Your assignment
Give only the number of lines in the entries below that contain the word "percentage", with case counting.

Extracted data entries
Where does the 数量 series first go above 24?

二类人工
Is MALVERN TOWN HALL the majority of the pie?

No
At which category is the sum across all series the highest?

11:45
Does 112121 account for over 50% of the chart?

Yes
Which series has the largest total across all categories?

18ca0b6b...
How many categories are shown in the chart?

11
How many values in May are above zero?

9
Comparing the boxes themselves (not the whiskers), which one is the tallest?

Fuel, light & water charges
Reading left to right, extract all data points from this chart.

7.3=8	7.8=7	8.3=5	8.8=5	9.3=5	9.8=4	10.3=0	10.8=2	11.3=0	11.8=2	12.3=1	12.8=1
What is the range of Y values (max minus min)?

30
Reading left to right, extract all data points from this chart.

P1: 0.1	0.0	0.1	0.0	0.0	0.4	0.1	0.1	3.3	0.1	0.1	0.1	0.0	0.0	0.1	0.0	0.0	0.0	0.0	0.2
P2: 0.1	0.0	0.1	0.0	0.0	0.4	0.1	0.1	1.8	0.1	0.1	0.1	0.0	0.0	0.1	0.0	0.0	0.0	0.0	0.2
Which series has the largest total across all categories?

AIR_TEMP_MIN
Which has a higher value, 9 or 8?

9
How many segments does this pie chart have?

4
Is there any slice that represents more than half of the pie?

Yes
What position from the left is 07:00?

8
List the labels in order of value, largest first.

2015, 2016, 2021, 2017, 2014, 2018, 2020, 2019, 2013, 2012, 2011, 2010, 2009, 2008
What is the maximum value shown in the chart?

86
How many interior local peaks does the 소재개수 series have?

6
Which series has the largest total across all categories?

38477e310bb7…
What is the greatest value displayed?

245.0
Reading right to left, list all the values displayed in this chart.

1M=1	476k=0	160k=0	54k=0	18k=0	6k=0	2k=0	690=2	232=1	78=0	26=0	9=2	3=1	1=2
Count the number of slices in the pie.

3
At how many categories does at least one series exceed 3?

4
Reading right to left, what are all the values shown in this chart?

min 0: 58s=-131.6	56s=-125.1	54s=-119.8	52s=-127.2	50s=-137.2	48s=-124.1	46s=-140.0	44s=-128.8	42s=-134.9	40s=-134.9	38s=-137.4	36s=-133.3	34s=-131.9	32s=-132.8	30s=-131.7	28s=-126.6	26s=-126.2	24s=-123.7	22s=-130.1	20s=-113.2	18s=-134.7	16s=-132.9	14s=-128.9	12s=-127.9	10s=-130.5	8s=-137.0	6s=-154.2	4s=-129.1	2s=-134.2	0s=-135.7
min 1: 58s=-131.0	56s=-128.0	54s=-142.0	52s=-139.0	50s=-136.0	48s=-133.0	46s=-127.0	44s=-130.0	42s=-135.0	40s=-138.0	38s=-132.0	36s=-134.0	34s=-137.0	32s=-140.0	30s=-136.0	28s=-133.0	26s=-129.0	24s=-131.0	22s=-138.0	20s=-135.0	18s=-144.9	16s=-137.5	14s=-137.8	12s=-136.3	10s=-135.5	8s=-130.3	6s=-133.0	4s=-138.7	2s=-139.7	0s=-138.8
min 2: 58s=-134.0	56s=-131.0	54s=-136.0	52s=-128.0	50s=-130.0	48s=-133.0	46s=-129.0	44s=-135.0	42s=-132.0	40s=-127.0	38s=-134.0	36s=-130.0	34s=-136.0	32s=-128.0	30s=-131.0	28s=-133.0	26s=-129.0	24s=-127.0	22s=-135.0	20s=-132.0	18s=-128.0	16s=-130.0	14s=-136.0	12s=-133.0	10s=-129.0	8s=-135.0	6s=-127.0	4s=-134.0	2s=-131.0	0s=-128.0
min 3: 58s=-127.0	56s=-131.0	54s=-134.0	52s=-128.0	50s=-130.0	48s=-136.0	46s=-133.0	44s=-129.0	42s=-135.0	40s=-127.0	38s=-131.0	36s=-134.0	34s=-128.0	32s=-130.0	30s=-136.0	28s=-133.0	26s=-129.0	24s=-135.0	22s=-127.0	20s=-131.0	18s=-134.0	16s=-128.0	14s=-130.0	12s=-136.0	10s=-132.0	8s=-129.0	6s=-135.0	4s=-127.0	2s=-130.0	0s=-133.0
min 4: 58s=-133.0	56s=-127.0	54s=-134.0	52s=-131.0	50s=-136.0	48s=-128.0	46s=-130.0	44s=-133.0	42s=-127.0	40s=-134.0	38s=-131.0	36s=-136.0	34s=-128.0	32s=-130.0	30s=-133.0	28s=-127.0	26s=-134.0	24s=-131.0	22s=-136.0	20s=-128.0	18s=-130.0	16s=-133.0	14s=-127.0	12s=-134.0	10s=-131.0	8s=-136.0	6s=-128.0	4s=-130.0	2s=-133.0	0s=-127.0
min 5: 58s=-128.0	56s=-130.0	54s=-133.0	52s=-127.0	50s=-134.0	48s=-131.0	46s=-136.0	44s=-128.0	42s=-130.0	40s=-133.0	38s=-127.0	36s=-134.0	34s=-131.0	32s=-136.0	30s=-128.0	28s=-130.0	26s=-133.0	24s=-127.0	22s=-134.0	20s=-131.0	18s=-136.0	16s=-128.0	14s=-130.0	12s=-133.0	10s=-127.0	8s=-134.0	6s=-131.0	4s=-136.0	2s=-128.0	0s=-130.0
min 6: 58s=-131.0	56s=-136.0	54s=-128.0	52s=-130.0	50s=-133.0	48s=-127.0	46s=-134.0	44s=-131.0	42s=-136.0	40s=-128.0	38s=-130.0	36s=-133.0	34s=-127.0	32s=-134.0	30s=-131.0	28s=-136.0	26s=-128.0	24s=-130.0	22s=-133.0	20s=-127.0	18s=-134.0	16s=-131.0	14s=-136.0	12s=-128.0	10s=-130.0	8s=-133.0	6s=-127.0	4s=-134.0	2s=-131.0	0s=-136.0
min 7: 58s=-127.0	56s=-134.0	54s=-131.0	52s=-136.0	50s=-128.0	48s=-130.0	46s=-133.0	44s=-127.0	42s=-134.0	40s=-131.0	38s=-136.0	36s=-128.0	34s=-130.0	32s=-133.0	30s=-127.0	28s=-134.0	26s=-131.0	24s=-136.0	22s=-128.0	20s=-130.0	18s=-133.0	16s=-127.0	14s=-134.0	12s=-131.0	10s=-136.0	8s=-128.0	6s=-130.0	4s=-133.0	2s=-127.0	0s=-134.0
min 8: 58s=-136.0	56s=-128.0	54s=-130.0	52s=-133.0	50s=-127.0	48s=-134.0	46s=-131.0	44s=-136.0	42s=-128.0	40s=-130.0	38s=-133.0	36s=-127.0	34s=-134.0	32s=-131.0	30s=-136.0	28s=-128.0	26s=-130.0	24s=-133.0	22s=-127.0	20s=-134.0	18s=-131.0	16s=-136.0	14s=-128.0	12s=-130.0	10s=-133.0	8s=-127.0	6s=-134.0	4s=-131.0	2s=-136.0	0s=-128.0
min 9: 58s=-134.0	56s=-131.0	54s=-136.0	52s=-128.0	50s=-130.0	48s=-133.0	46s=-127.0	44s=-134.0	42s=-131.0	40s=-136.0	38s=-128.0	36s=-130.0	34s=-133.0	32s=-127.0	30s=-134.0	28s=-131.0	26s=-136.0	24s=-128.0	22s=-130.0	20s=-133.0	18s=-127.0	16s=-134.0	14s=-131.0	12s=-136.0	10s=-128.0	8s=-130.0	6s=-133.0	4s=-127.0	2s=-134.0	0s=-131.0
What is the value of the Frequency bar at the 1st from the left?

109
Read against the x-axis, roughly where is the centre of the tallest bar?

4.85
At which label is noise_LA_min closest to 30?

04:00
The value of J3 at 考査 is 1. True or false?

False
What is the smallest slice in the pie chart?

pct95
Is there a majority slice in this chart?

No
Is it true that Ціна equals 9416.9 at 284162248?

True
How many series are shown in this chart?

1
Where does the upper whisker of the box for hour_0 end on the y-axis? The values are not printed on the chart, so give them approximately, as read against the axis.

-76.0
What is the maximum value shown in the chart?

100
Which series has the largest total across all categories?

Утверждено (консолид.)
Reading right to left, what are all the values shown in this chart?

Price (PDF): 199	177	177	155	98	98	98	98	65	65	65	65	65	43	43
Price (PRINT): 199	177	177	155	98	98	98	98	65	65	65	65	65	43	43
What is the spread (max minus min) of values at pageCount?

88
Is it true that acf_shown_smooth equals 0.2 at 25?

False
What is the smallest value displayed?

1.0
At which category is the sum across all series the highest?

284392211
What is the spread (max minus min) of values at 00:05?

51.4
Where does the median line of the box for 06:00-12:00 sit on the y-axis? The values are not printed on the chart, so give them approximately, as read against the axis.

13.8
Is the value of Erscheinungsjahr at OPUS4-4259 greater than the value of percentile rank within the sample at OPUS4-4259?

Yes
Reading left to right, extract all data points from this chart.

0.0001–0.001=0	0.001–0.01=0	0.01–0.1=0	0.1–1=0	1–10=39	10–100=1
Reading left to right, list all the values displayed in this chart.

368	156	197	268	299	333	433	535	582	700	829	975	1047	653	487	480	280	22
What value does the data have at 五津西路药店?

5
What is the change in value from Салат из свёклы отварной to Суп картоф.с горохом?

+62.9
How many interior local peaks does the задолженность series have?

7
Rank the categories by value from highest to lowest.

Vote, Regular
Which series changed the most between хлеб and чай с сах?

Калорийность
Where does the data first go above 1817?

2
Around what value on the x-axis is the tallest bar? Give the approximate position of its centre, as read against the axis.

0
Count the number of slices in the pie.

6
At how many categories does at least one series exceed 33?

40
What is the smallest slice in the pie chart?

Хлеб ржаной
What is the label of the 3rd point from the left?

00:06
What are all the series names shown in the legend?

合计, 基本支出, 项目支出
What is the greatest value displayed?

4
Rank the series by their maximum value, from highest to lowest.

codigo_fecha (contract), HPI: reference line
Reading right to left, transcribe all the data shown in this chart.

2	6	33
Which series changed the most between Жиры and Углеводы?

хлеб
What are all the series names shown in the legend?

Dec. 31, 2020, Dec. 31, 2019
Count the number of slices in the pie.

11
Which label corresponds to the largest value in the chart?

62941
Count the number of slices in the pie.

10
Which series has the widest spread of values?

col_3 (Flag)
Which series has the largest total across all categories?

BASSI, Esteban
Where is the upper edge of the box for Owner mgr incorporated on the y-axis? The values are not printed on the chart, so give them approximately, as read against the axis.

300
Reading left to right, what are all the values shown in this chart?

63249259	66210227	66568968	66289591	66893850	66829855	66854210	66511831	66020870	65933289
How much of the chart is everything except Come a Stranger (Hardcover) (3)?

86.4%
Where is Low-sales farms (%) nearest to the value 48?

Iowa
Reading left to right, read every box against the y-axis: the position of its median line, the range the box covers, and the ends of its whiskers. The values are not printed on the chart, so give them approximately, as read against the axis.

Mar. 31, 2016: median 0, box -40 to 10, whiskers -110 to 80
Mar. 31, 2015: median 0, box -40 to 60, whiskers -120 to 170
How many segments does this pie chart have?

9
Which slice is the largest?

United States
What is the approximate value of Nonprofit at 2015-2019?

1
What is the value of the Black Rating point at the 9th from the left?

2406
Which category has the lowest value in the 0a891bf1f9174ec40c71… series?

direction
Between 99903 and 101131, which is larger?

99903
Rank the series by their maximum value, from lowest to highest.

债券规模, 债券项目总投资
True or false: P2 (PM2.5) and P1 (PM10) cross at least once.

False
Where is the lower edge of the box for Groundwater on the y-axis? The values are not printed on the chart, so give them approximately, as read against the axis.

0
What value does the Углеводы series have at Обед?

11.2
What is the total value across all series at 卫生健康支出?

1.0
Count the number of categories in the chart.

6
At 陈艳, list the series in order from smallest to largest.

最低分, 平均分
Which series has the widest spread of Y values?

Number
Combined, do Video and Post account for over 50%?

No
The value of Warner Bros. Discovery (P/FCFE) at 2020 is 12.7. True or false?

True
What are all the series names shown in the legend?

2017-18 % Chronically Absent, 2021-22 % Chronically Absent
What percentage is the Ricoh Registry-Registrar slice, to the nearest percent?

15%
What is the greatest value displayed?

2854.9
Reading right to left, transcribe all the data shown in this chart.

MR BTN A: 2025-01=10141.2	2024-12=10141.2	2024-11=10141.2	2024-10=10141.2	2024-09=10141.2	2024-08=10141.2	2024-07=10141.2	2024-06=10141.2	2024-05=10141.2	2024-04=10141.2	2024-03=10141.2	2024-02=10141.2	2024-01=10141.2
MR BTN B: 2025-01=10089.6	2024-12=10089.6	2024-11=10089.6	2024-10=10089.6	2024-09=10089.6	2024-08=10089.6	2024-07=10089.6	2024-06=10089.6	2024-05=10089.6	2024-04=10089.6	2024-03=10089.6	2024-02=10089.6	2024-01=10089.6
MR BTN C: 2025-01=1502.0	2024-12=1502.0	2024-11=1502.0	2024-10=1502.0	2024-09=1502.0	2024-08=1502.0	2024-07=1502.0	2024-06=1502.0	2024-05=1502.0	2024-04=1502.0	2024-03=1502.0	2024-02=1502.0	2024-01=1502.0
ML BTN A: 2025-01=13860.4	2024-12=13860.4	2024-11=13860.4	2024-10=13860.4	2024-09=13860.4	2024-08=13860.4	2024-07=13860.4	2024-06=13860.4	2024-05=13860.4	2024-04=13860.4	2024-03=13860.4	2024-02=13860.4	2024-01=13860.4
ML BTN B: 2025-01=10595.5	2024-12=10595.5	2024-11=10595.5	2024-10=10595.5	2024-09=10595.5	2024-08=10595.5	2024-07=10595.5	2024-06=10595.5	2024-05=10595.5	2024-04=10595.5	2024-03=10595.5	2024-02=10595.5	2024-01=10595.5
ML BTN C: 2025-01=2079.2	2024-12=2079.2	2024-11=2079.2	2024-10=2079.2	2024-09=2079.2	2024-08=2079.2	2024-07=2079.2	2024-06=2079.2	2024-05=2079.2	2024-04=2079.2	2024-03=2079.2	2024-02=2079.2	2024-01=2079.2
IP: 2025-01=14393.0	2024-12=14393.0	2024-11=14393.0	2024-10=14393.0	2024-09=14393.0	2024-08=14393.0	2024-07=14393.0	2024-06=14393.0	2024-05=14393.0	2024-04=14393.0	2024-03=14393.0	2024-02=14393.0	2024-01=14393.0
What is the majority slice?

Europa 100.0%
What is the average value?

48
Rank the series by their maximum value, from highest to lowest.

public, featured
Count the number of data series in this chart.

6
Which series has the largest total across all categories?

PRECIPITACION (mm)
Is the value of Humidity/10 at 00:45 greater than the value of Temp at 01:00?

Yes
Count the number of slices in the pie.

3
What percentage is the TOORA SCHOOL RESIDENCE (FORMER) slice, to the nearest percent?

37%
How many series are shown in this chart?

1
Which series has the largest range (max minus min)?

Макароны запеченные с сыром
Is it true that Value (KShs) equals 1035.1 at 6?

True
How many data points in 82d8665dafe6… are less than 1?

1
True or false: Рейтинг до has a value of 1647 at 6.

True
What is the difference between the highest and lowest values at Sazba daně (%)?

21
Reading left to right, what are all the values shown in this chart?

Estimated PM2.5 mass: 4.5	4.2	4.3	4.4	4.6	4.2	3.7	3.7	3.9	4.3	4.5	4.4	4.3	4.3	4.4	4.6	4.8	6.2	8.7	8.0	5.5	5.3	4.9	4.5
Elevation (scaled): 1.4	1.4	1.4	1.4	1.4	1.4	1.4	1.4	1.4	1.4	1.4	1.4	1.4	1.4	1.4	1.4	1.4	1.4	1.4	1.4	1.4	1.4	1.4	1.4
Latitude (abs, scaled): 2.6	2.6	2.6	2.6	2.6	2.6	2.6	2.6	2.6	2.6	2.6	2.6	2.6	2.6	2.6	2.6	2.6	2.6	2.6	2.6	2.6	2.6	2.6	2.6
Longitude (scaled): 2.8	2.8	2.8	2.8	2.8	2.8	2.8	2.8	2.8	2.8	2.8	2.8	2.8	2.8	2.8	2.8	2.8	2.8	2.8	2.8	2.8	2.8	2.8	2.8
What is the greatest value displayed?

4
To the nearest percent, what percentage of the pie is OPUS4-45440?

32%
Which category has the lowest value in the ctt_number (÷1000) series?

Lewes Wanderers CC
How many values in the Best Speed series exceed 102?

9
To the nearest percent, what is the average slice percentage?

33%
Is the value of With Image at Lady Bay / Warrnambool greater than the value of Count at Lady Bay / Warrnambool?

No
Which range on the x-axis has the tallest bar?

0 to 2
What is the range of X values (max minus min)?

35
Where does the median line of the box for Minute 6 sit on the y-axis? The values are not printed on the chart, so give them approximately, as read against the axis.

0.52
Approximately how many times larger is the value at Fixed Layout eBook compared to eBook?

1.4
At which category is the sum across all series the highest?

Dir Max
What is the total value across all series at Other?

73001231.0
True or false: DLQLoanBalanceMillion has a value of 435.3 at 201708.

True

Response area
4